Suppose that there are 3 hypothetical categories of the common household fly. Type A occurs 50% of the time,
Type B occurs 30% of the time and Type C occurs 20% of the time. Consider an entomologist who collects a
sample of 100 common household flies and learns that there are 67 of Type A, 25 of Type B and 8 of Type C.
Let's use data science techniques to determine whether this collection is consistent with a random sample.

In [None]:
flies = Table().with_columns(
 'Type', make_array('A', 'B', 'C'),
 'Nature', make_array(0.5, 0.3, 0.2),
 'Collection', make_array(0.67, 0.25, 0.08)
)
flies

In [None]:
flies.barh("Type")

Let's create one random sample.

In [None]:
eligible_population = flies.column('Nature')
sample_distribution = sample_proportions(100, eligible_population)
flies = flies.with_column('Random Sample', sample_distribution)
flies

In [None]:
flies.barh("Type")

How can we calculate the distance between two distributions?

In [None]:
flies_with_diffs = flies.with_column(
 'Difference', flies.column('Nature') - flies.column('Collection')
)
flies_with_diffs

In [None]:
flies_with_diffs = flies_with_diffs.with_column(
 'Absolute Difference', np.abs(flies_with_diffs.column('Difference'))
)
flies_with_diffs

In [None]:
flies_with_diffs.column('Absolute Difference').sum() / 2

0.17 is the **total variation distance.** Total variation distance can be used as the statistic
to simulate with random selection.
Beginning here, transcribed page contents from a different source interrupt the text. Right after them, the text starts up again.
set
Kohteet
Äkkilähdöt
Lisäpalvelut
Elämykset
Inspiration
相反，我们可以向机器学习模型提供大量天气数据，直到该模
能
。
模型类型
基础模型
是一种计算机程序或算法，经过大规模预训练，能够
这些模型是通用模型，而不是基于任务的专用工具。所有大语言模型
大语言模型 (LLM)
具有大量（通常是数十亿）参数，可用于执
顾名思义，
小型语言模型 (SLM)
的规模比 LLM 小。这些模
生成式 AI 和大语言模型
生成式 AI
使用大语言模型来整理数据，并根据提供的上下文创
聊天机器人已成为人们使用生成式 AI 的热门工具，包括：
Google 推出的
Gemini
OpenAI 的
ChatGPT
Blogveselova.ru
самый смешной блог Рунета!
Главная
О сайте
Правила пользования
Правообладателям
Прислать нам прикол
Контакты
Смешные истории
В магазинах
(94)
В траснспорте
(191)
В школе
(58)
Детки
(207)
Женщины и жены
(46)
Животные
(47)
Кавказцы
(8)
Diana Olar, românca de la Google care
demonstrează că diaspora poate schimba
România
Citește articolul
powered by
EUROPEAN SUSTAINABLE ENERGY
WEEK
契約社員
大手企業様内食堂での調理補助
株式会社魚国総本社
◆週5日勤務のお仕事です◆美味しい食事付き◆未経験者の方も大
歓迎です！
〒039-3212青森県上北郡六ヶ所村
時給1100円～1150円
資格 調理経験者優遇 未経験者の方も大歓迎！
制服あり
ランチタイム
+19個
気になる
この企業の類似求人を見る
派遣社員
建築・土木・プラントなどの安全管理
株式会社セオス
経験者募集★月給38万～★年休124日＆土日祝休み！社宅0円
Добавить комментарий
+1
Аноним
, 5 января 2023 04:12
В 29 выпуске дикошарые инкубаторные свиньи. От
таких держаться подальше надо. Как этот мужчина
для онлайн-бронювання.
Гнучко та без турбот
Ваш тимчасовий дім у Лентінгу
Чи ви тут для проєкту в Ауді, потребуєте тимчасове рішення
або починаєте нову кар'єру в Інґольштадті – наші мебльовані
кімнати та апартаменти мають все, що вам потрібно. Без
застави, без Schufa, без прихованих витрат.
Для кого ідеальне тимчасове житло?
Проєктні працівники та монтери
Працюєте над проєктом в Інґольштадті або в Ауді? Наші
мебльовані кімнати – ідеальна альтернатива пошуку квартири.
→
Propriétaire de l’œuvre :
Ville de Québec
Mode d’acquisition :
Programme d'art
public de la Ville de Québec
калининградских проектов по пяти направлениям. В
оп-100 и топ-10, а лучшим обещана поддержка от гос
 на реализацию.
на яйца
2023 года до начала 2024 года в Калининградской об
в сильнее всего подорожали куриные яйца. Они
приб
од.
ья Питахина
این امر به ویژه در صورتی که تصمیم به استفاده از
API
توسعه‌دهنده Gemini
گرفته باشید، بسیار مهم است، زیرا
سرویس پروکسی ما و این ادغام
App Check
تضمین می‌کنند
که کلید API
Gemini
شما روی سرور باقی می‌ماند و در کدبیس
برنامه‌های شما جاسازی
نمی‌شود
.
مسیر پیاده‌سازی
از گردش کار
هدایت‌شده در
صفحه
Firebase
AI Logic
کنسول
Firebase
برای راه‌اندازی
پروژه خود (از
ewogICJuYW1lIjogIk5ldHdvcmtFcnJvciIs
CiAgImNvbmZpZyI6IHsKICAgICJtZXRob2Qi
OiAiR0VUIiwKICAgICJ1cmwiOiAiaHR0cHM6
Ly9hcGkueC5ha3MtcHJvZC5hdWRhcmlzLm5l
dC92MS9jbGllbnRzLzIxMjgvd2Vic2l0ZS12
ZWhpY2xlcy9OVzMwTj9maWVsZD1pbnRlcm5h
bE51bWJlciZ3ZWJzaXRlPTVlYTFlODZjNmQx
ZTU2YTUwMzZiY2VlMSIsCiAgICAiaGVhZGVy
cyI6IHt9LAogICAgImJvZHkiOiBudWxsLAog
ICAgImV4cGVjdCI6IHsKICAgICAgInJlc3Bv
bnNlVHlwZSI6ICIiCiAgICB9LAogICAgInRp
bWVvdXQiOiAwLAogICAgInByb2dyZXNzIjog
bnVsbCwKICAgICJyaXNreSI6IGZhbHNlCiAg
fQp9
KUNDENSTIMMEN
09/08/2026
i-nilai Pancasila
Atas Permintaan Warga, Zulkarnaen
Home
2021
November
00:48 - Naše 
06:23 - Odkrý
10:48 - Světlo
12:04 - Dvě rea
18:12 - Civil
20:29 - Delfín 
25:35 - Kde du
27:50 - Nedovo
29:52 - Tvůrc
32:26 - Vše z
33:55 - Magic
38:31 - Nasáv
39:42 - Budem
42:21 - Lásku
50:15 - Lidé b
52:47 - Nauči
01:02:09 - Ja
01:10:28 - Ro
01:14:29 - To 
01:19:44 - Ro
Large values will be evidence against random selection.

In [None]:
def total_variation_distance(distribution_1, distribution_2):
 return sum(np.abs(distribution_1 - distribution_2)) / 2

In [None]:
total_variation_distance(flies.column('Nature'), flies.column('Collection'))

In [None]:
def one_simulated_tvd():
 sample_distribution = sample_proportions(100, eligible_population)
 return total_variation_distance(sample_distribution, eligible_population)
one_simulated_tvd()

In [None]:
def many_simulated_tvds(how_many):
 tvds = make_array()
 for i in np.arange(how_many):
 tvds = np.append(tvds, one_simulated_tvd())
 return tvds
many_simulated_tvds(10)

In [None]:
tvds = many_simulated_tvds(100000)

In [None]:
Table().with_column('TVD', tvds).hist(bins=np.arange(0, 0.2, 0.01))

The simulation shows that the composition of the common house fly collection is not consistent with 
the model of random selection.